For the first analysis, we replicated the comparisons conducted by Cummings and Carr (2009) and Najdowski et al. (2009) by determining the number of sessions required to meet a mastery criterion based on the continuous versus discontinuous data. One criterion was based on performance across two consecutive sessions (Cummings & Carr, 2009), and the other criterion was based on performance across three consecutive sessions (Najdowski et al., 2009). The specific criterion selected provided a middle ground between the 100% of correct trials required by Cummings and Carr and the 80% of correct trials required by Najdowski et al. Our mastery criterion was responding at or above 88% of all trials, with a correct response required on the first trial of the session. Essentially, this criterion permitted the child to exhibit one incorrect response in each session, as long as the prompted response did not occur on the first trial of the session. We felt that this initial acquisition criterion was similar to that commonly used in practice.

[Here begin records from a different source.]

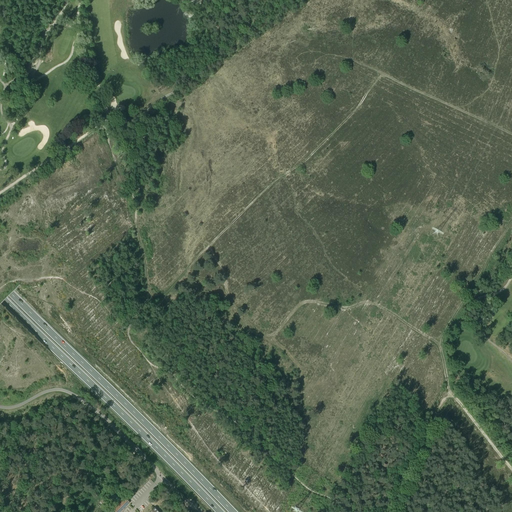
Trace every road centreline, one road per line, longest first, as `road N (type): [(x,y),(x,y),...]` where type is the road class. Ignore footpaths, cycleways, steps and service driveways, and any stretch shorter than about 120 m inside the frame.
road 1 (trunk): [(232,511),(0,282)]
road 2 (trunk): [(0,295),(220,511)]
road 3 (track): [(103,122),(134,202),(150,297),(169,289),(208,245)]
road 4 (unclassified): [(198,511),(67,392),(0,408)]
road 5 (track): [(208,245),(234,309),(258,335),(274,333),(304,301),(370,303)]
road 6 (track): [(441,347),(511,228)]
road 7 (track): [(450,395),(386,511)]
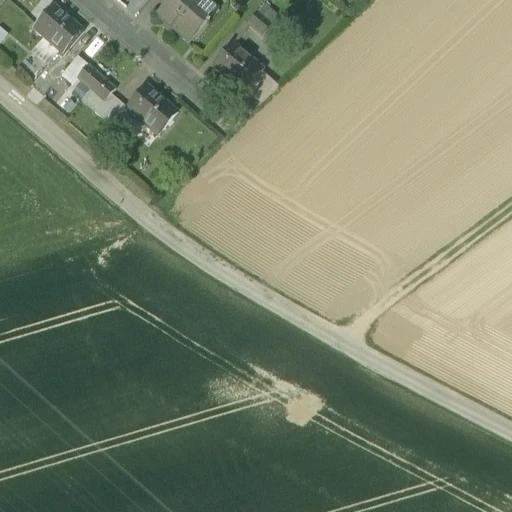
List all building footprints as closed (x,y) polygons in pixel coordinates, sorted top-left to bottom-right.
[(171,0),(158,16),(190,45),(219,13),(204,0),(171,0)] [(83,34),(52,8),(32,31),(63,58),(83,34)] [(259,12),(248,25),(262,37),(273,25),(259,12)] [(264,71),(234,45),(213,68),(243,94),(246,92),(262,73),(264,71)] [(88,68),(77,81),(90,93),(102,80),(88,68)] [(262,73),(246,92),(261,105),(279,88),(262,73)] [(102,80),(90,93),(104,105),(116,92),(102,80)] [(177,115),(147,89),(126,112),(157,138),(177,115)]
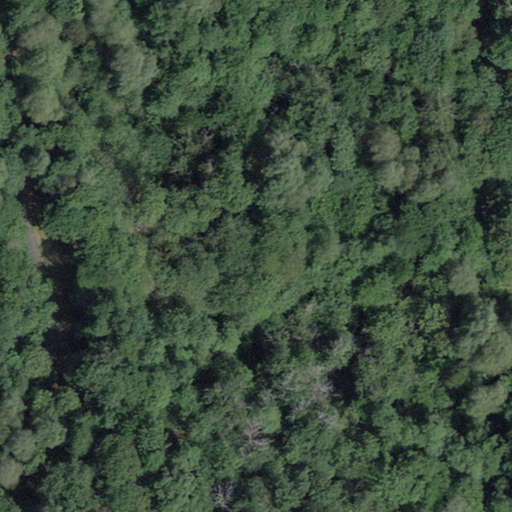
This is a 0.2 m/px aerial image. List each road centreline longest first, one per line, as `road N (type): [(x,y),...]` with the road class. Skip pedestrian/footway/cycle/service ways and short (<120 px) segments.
road 1 (unclassified): [(0,122),(78,396),(154,511)]
road 2 (unclassified): [(511,148),(493,101),(477,0)]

Figure 1 shows the mean number of sessions (along with the standard deviation) to reach the mastery criterion when performance was based on two consecutive sessions (bars on the left) and when performance was based on three consecutive sessions (bars on the right). The majority of targets (83%) met the two-session mastery criterion in fewer sessions when performance was examined for the first trial only (M = 13.1 sessions; range, 4 to 25) compared to performance on the first three trials (M = 16.8 sessions; range, 6 to 41) or on all trials (M = 17.1 sessions; range, 6 to 41). This difference occurred for less than half of the targets (46%) when using the three-session mastery criterion (M = 16.9; range, 5 to 25 for the first trial; M = 19.1; range 7 to 42 for the first 3 trials; and M = 19; range, 7 to 42 for all trials). We found no differences when comparing the three-trial and continuous data. These findings indicate that the first-trial data would have produced premature determinations of skill mastery for most of the targets unless we based the criterion on performance during three or more consecutive sessions.

Figure 1.

Figure 1

Mean number of sessions to meet the two-session or three-session mastery criterion for the 24 targets when examining data from the first trial, first three trials, or all trials. The narrow bars show the standard deviation for each.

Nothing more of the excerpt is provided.